### ESTRATTO DELLA FONTE
+-------+

Marevivo ha registrato la voce dei fondali

Durante il lockdown, l'associazione ha scandagliato i mari della penisola per documentare cosa stava succedendo nel periodo in cui le attività erano quasi nulle


Trecento ore di registrazioni con gli idrofoni per ascoltare il mare. È la parte sonora della documentazione raccolta dall'associazione Marevivo he durante il lockdown ha scandagliato i mari della nostra penisola per osservare, documentare, filmare cosa stava succedendo nei fondali marini nel periodo in cui le attività dell'uomo erano ridotte e quasi nulle.

+-------+

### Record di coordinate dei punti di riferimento
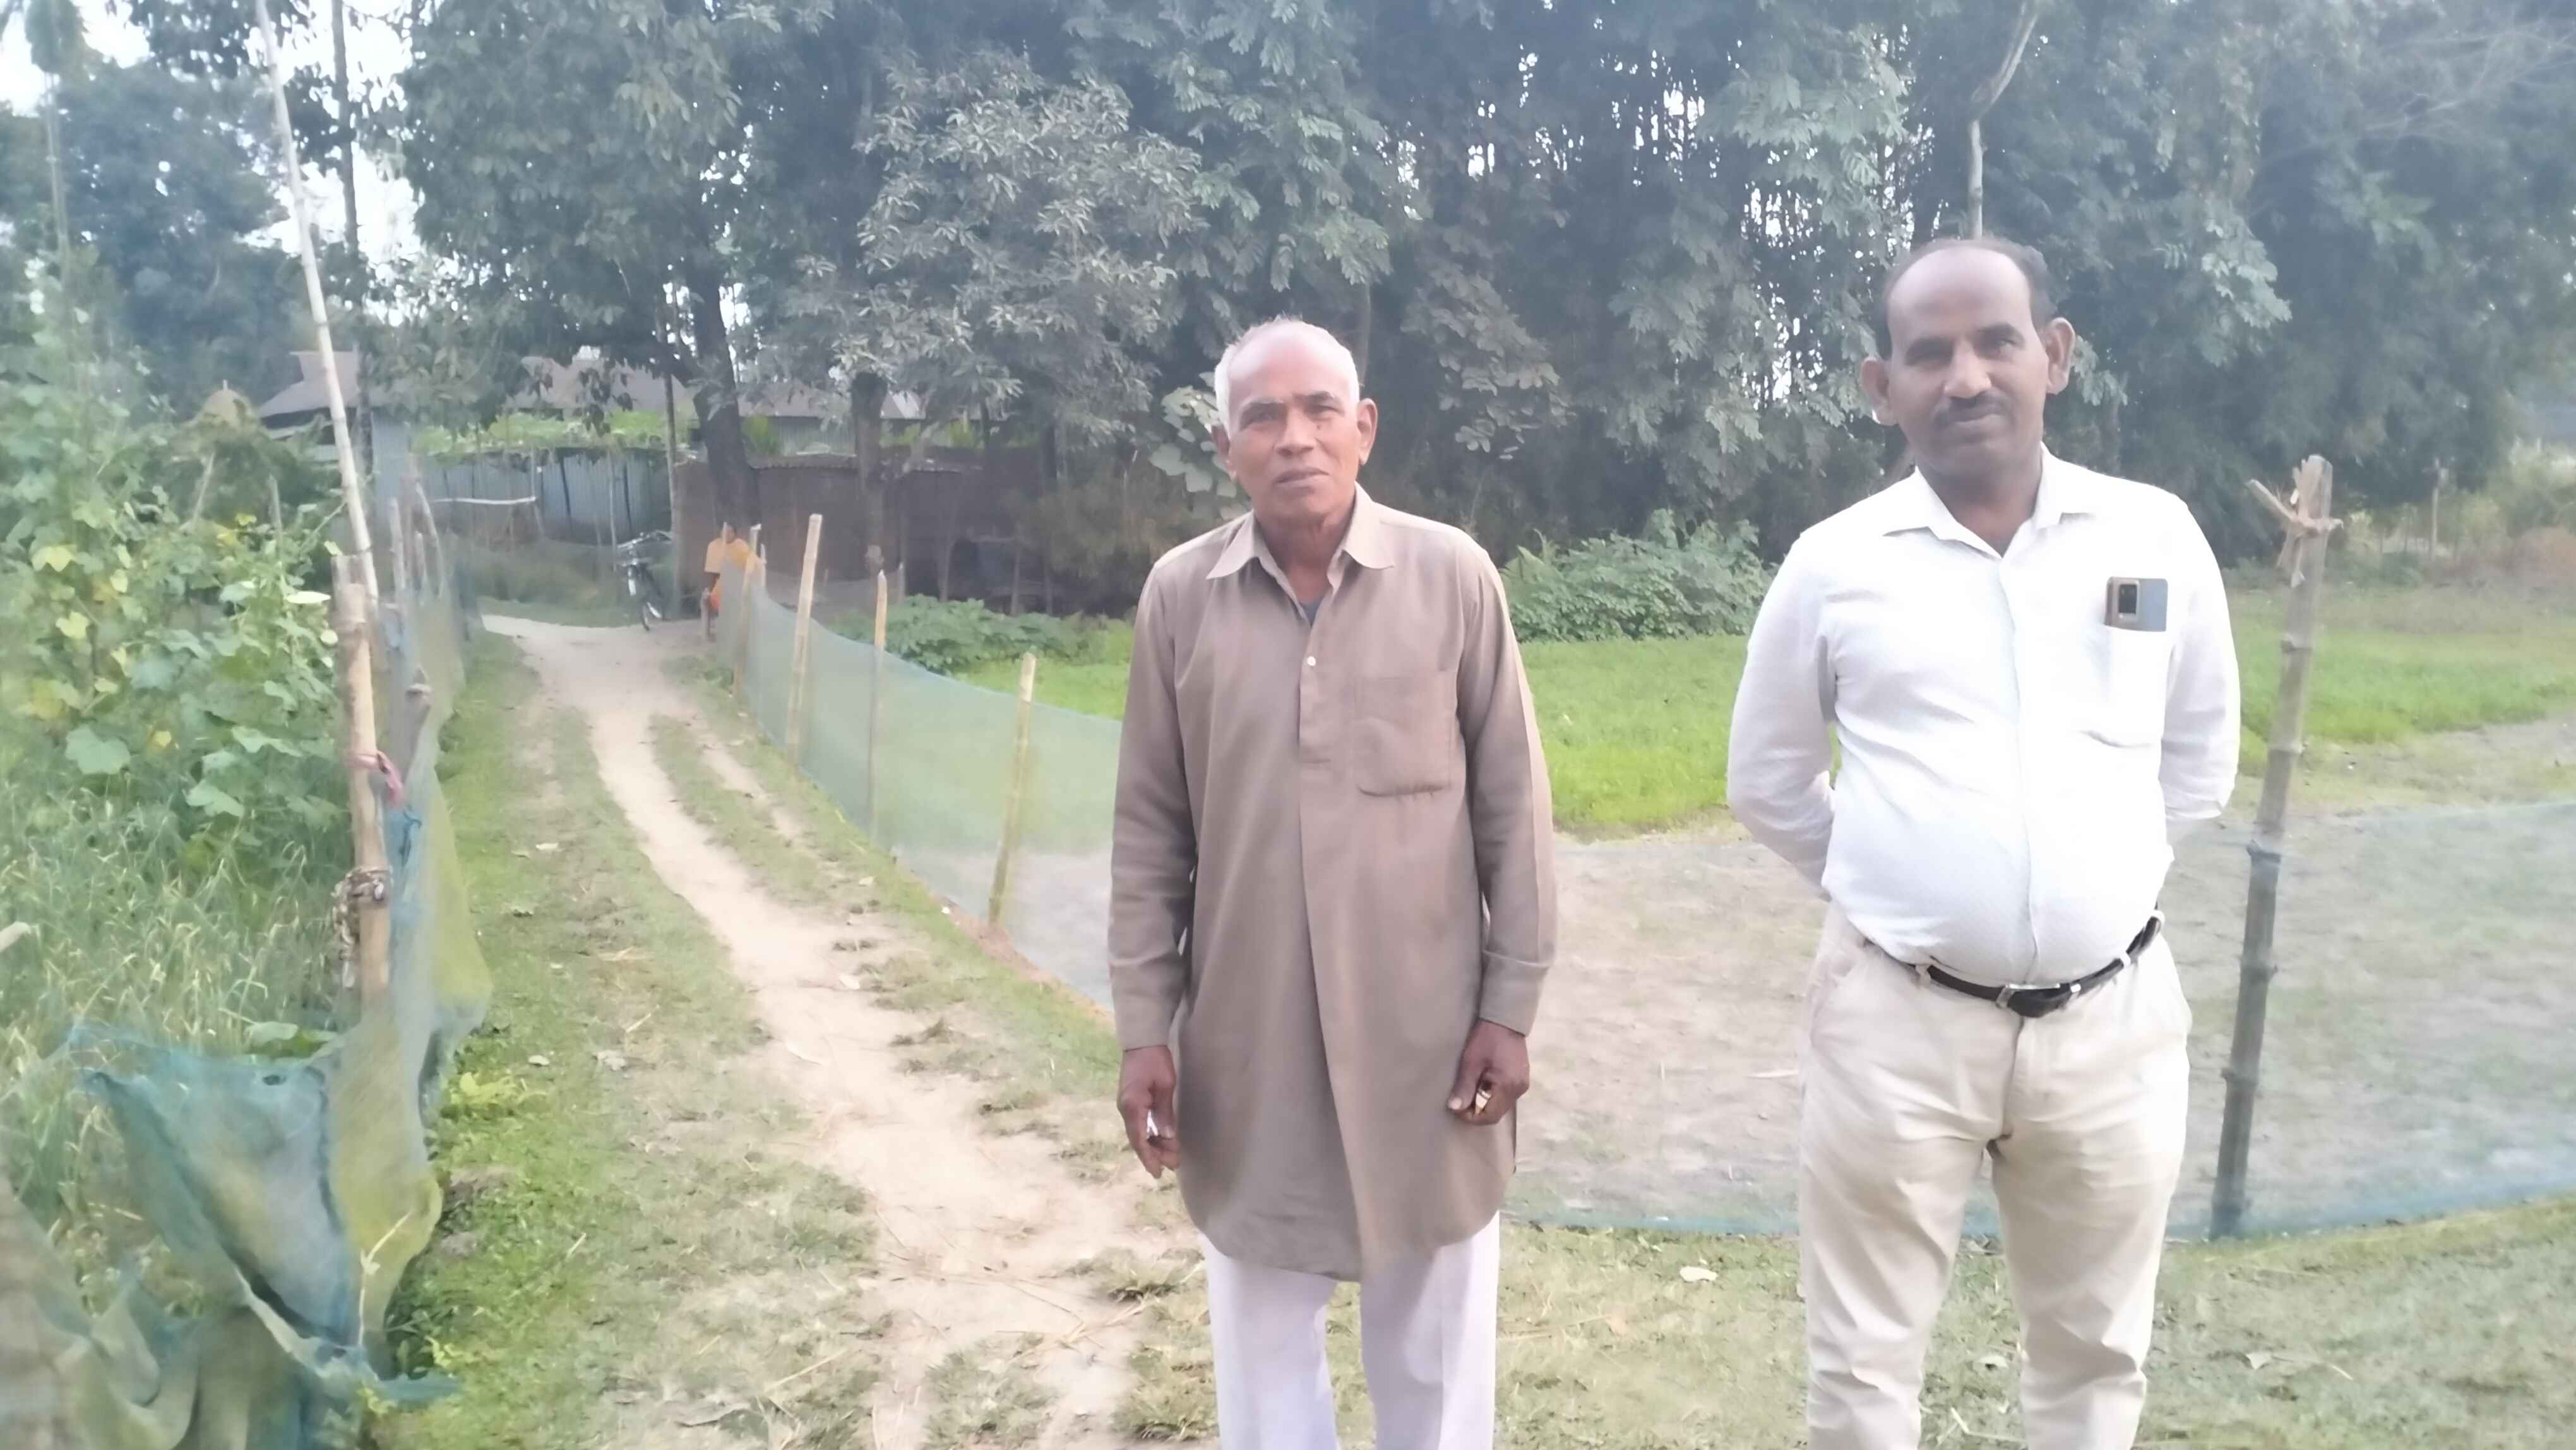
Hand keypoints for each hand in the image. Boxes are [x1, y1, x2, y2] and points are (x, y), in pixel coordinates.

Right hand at [1116, 1046, 1179, 1178]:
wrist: (1141, 1042)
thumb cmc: (1155, 1060)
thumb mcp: (1165, 1085)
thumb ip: (1165, 1112)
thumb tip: (1168, 1137)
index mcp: (1132, 1105)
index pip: (1139, 1139)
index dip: (1149, 1157)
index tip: (1158, 1172)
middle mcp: (1125, 1109)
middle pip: (1138, 1140)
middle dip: (1155, 1154)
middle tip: (1174, 1165)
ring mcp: (1126, 1107)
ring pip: (1138, 1134)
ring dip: (1154, 1146)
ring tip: (1172, 1156)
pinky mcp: (1131, 1103)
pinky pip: (1139, 1125)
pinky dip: (1150, 1135)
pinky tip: (1162, 1141)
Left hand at [1448, 1020, 1529, 1125]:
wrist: (1506, 1019)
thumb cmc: (1487, 1038)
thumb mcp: (1471, 1062)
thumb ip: (1464, 1086)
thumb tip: (1455, 1108)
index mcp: (1508, 1087)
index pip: (1490, 1116)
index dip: (1471, 1116)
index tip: (1456, 1106)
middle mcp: (1519, 1090)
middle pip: (1496, 1113)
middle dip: (1477, 1110)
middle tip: (1461, 1098)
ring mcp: (1522, 1084)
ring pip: (1500, 1105)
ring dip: (1484, 1102)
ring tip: (1470, 1089)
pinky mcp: (1521, 1078)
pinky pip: (1505, 1096)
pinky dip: (1491, 1095)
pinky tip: (1481, 1083)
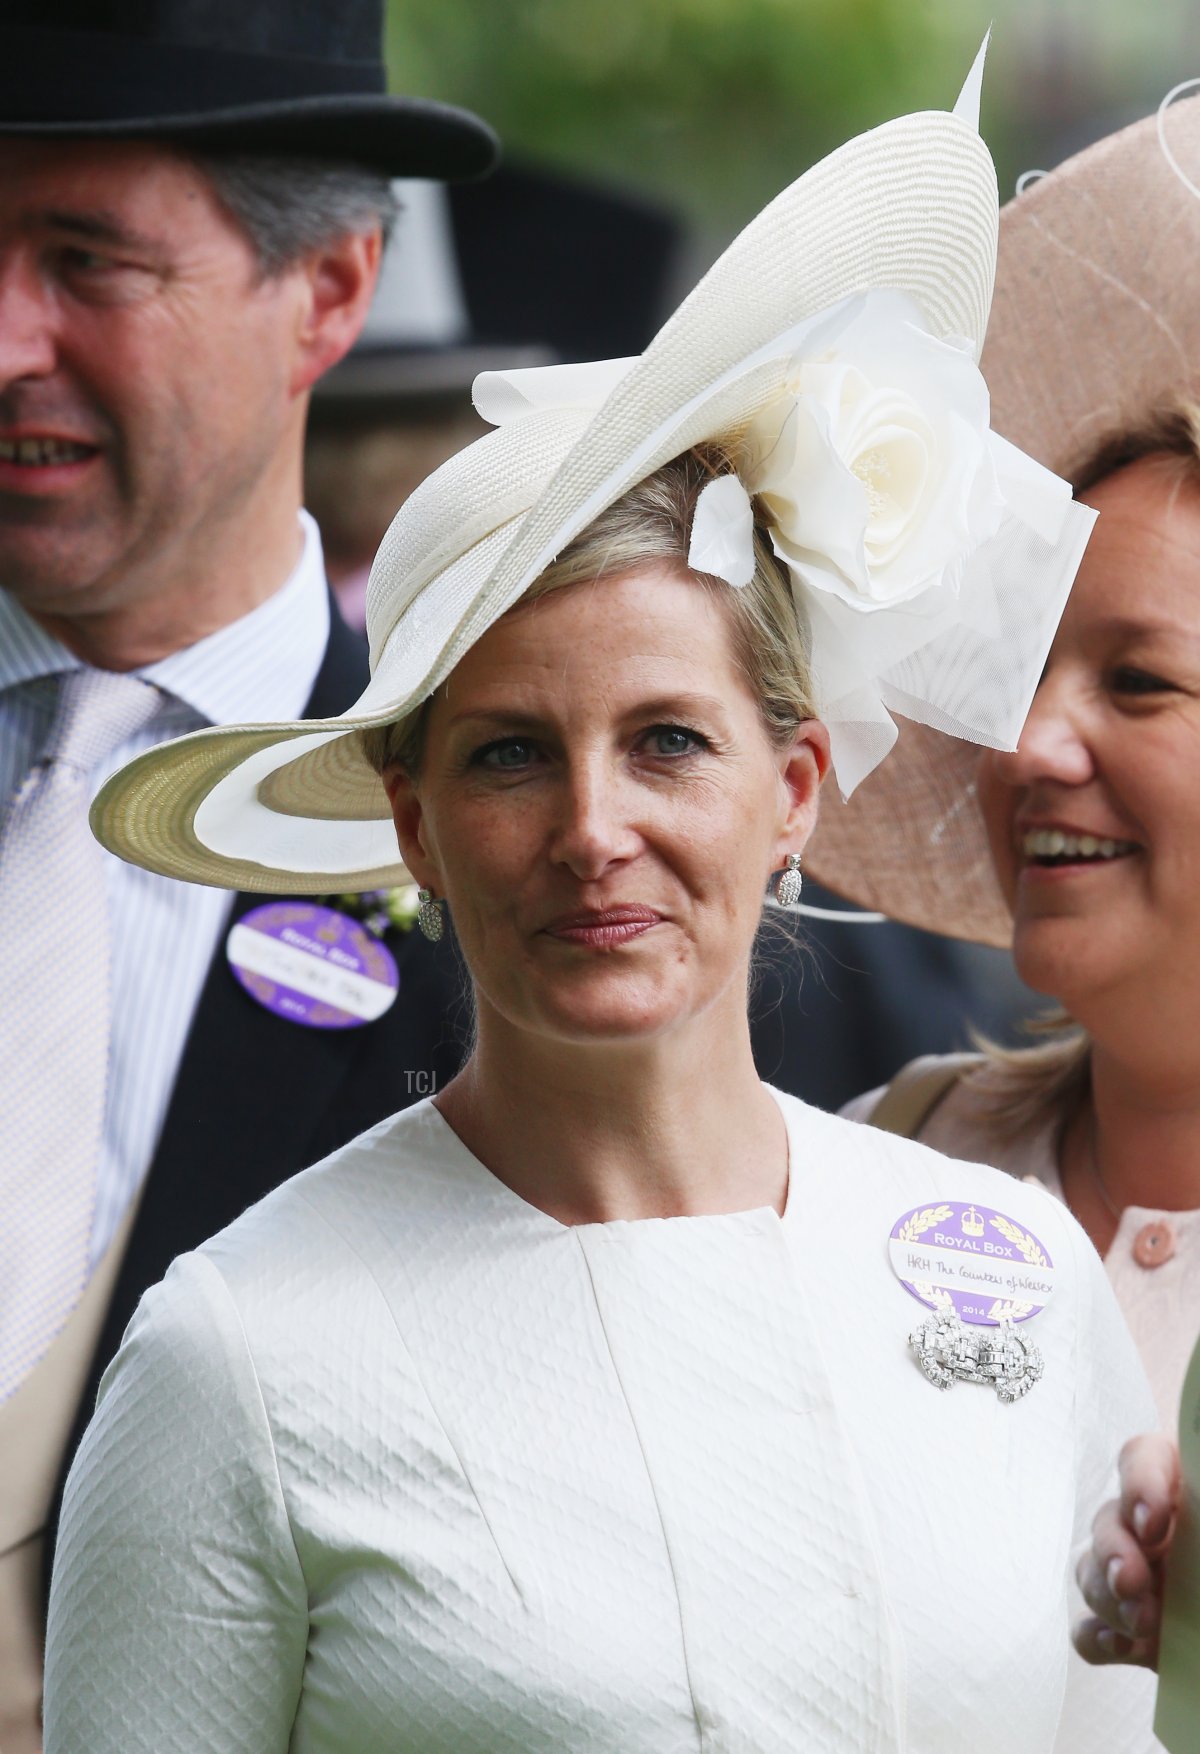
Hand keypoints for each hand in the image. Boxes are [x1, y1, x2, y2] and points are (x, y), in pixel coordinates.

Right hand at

+-------+

### CONSEGNA
Ricopia parola per parola, dall'inizio alla fine, l'estratto sulle registrazioni dei fondali fatte da Marevivo.

### SOLUZIONE SCRITTA
Marevivo ha registrato la voce dei fondali

Durante il lockdown, l'associazione ha scandagliato i mari della penisola per documentare cosa stava succedendo nel periodo in cui le attività erano quasi nulle


Trecento ore di registrazioni con gli idrofoni per ascoltare il mare. È la parte sonora della documentazione raccolta dall'associazione Marevivo he durante il lockdown ha scandagliato i mari della nostra penisola per osservare, documentare, filmare cosa stava succedendo nei fondali marini nel periodo in cui le attività dell'uomo erano ridotte e quasi nulle.